To do: Look through the records and copy each line that has "buttons" in it.

Dataset:
***

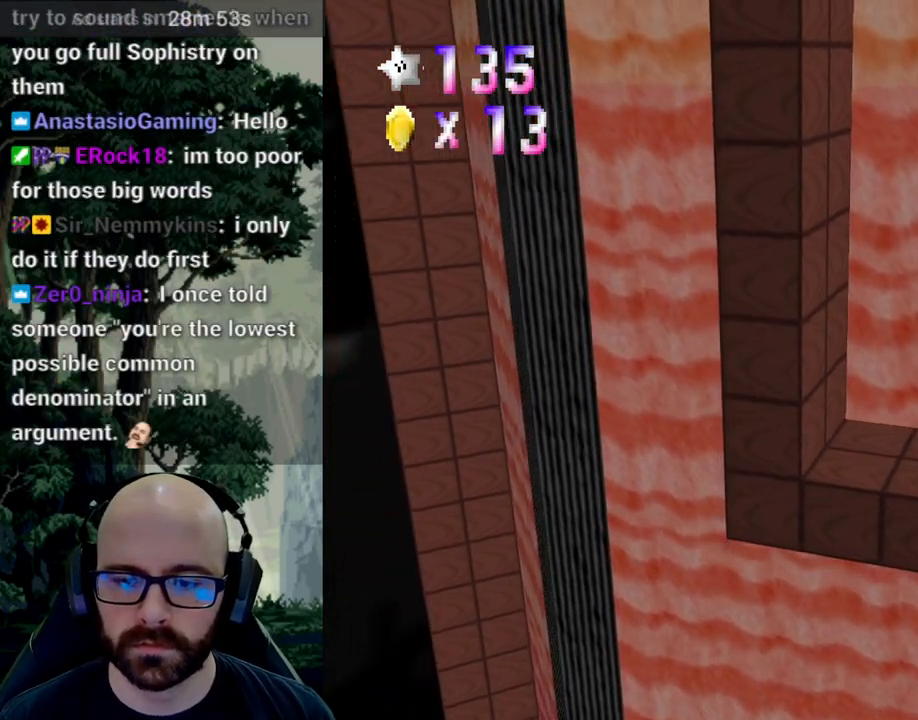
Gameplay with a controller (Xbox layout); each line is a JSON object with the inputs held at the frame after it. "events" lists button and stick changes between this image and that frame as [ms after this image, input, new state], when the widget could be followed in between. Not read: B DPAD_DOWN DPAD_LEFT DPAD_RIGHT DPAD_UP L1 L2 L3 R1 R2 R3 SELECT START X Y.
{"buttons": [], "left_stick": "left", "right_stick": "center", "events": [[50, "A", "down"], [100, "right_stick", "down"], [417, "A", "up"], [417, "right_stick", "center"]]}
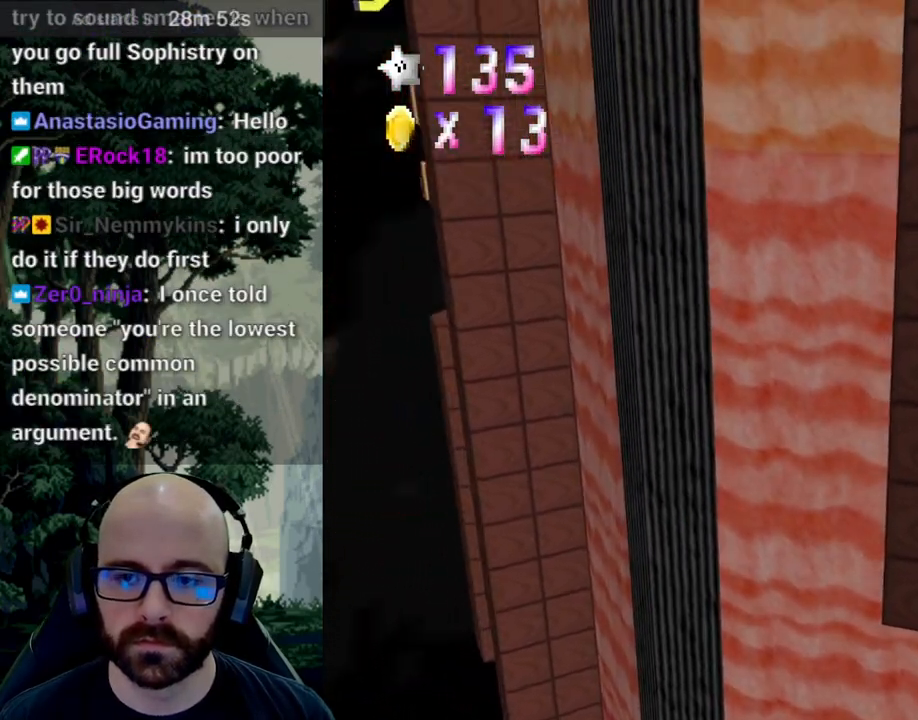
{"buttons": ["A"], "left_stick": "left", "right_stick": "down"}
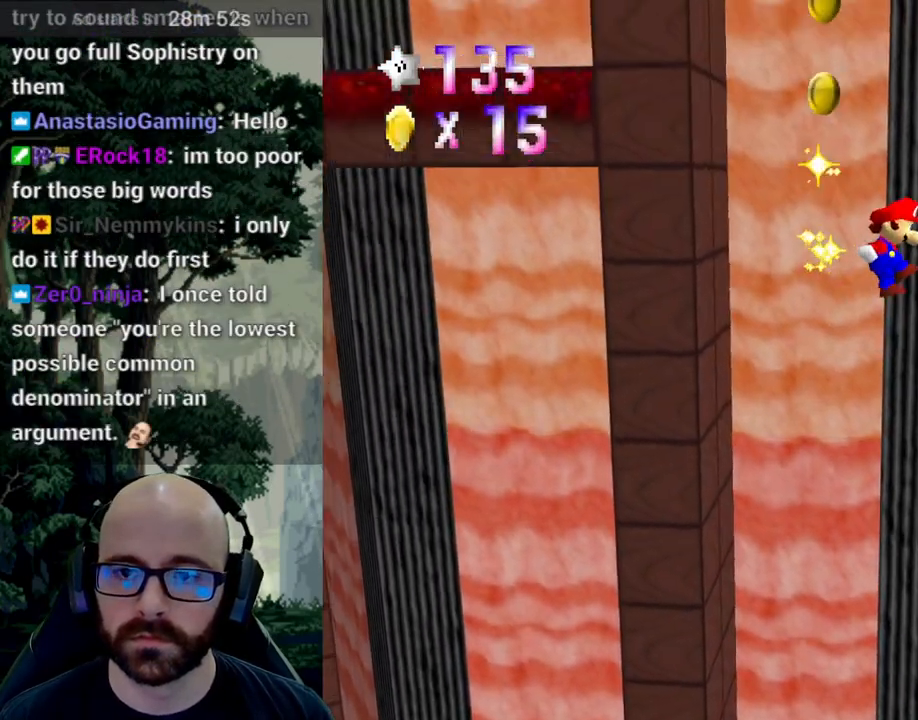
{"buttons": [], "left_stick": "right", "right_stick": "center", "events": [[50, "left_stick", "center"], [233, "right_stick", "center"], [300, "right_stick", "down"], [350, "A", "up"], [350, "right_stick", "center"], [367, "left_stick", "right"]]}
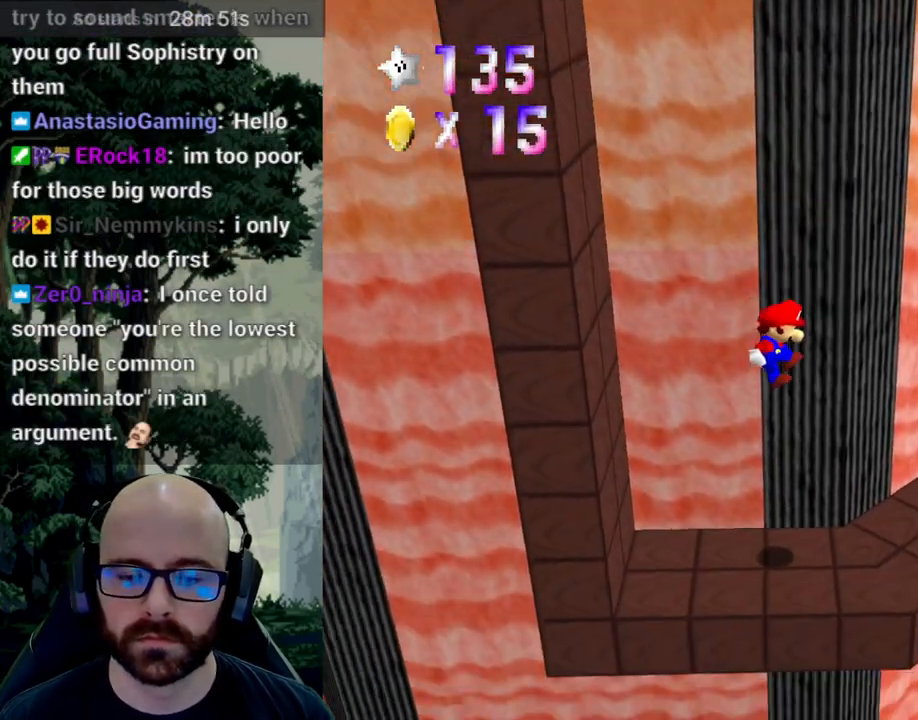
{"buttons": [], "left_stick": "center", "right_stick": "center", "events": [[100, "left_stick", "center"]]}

***

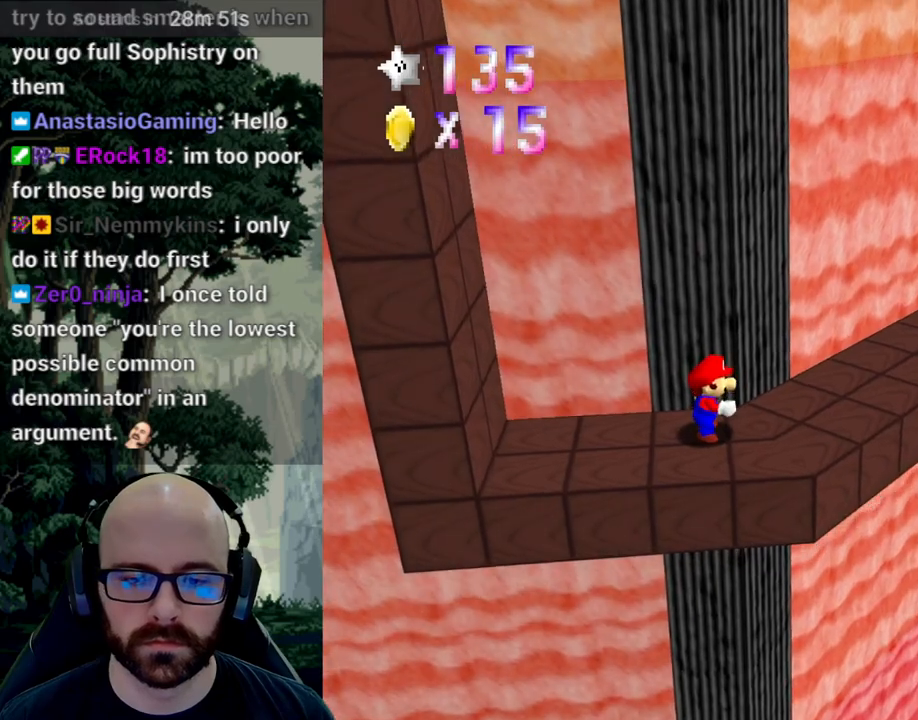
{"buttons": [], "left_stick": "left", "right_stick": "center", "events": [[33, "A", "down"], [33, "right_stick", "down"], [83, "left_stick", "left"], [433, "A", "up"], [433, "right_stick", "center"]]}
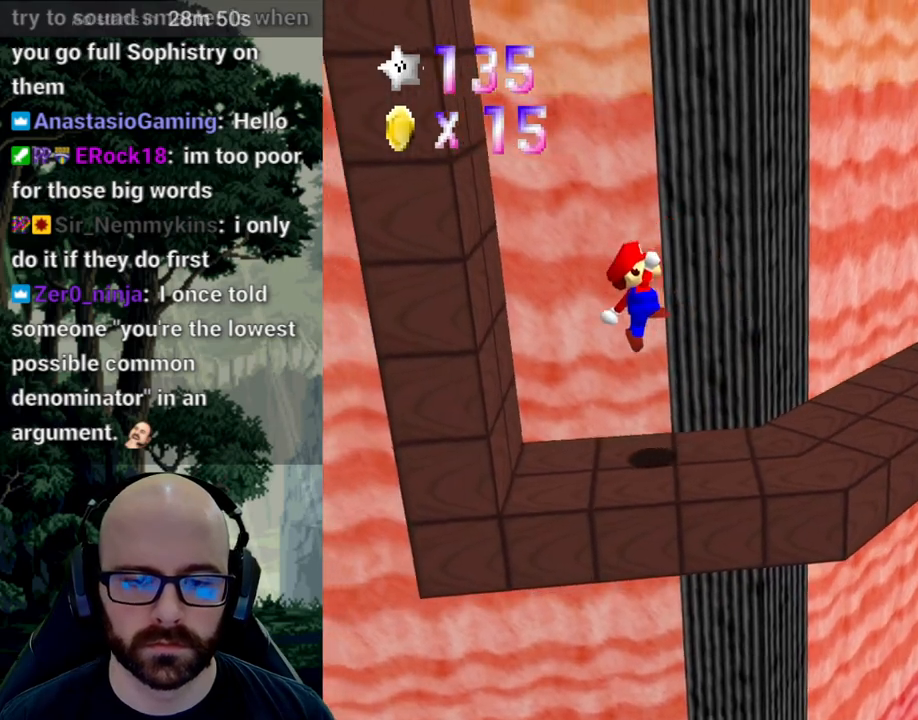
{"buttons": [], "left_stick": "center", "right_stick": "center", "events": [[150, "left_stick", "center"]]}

***

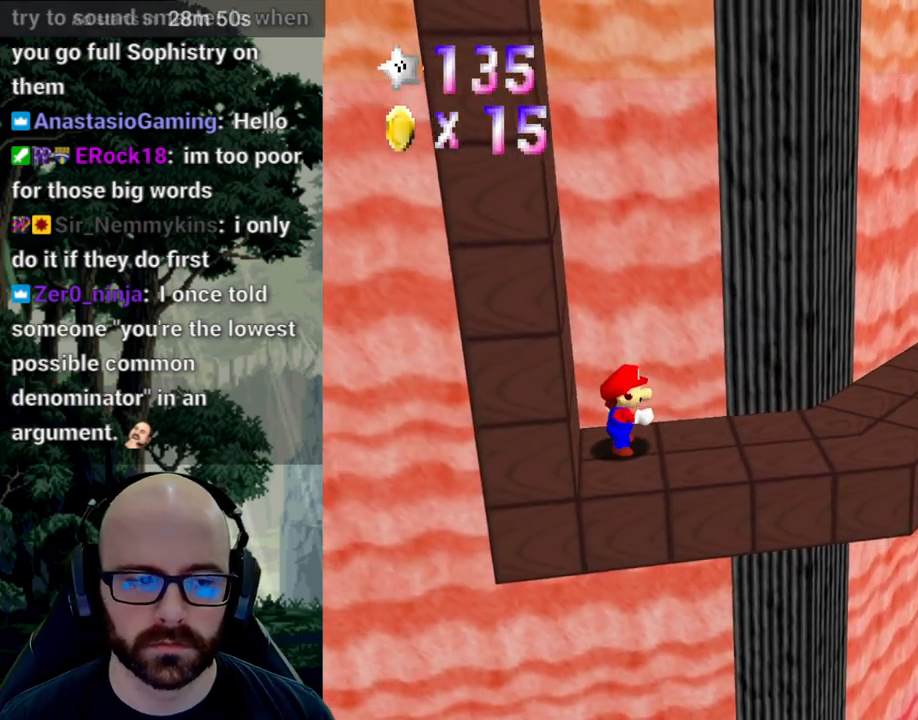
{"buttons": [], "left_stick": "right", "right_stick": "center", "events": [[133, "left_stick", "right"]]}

***

Task solution:
{"buttons": [], "left_stick": "left", "right_stick": "center", "events": [[50, "A", "down"], [100, "right_stick", "down"], [417, "A", "up"], [417, "right_stick", "center"]]}
{"buttons": ["A"], "left_stick": "left", "right_stick": "down"}
{"buttons": [], "left_stick": "right", "right_stick": "center", "events": [[50, "left_stick", "center"], [233, "right_stick", "center"], [300, "right_stick", "down"], [350, "A", "up"], [350, "right_stick", "center"], [367, "left_stick", "right"]]}
{"buttons": [], "left_stick": "center", "right_stick": "center", "events": [[100, "left_stick", "center"]]}
{"buttons": [], "left_stick": "left", "right_stick": "center", "events": [[33, "A", "down"], [33, "right_stick", "down"], [83, "left_stick", "left"], [433, "A", "up"], [433, "right_stick", "center"]]}
{"buttons": [], "left_stick": "center", "right_stick": "center", "events": [[150, "left_stick", "center"]]}
{"buttons": [], "left_stick": "right", "right_stick": "center", "events": [[133, "left_stick", "right"]]}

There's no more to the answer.